Sounds like pag150 with as thorough a clean out as I can do. I have a quart of flush and keep brake cleaner for general squirting on stuff to clean it. Still working on the head gasket over heating fiasco on my daughter's Malibu. Gonna do a vacuum and fill on that one too when we get it running but it already has 134a from the factory.
 
Sounds like pag150 with as thorough a clean out as I can do. I have a quart of flush and keep brake cleaner for general squirting on stuff to clean it. Still working on the head gasket over heating fiasco on my daughter's Malibu. Gonna do a vacuum and fill on that one too when we get it running but it already has 134a from the factory.

First, check out JDEstill's recent thread in this forum on upgrading his system; he used brake clean and was amazed how hard it was to get rid of even with extended pumping with a vacuum pump. If you do use it, I would really want to follow it with real AC flush anyway, so why use it?

Second, back in the dark ages of the 1990's when I last did a lot of reading up on all of this and conversions from R12 to R134a were in their infancy, ac tech magazines had lots of reports of compressor failure when pag oil was used in retrofits. The explanation then was that any system that had had a chlorinated refrigerant like R12 or R22 would have traces of acids and chlorides from tiny amounts of refrigerant decomposition that could not be flushed out and which would attack the pag oil and lead to failure, so you had to use ester oil unless it was a completely virgin installation with all new components (lines, hoses, compressor, evaporator, condenser, etc.).
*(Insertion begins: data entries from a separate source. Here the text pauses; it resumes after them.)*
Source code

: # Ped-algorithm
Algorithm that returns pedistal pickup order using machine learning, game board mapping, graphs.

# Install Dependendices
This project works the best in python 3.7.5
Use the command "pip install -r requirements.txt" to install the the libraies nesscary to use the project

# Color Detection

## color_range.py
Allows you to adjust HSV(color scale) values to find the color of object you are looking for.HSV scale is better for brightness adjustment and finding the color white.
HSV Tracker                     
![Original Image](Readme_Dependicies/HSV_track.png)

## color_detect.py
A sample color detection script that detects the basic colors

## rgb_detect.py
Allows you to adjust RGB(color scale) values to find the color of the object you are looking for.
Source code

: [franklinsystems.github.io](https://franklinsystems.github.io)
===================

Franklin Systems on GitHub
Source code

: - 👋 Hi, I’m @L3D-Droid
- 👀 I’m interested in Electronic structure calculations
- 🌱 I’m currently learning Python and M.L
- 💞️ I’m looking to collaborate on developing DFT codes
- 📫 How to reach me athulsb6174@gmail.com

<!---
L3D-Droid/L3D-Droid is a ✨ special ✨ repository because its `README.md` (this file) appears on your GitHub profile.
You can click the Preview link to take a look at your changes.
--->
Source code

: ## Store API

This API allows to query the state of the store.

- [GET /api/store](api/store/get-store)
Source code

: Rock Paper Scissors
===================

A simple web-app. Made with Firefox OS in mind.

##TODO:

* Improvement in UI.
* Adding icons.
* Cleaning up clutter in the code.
I converted my system to R134a with ester oil in about 1995 and it was still blowing nice cold air when I pulled the motor in 2008 or so. That was about 13 years of reliable service. I never "changed" the ester oil, and sadly haven't put it back together since but I expect the ac to still work if I ever do. I haven't read up on this stuff in a while so I don't know if pag oil is still considered incompatible with residues from chlorinated refrigerants or not, but I would still go with ester oil just in case.
 
Goodness this goes back n forth. I guess for $9 I can get some ester oil. or take my pag 150 and trade it for ester oil. I just don't want to crater the compressor Good2win22 hooked me up with by using the wrong oil.
 
The acid in the system is natural from the refrigerant. It happens with R-134 as well. Just make sure to flush it all out and use compressed air to blow through it when you're done Rich.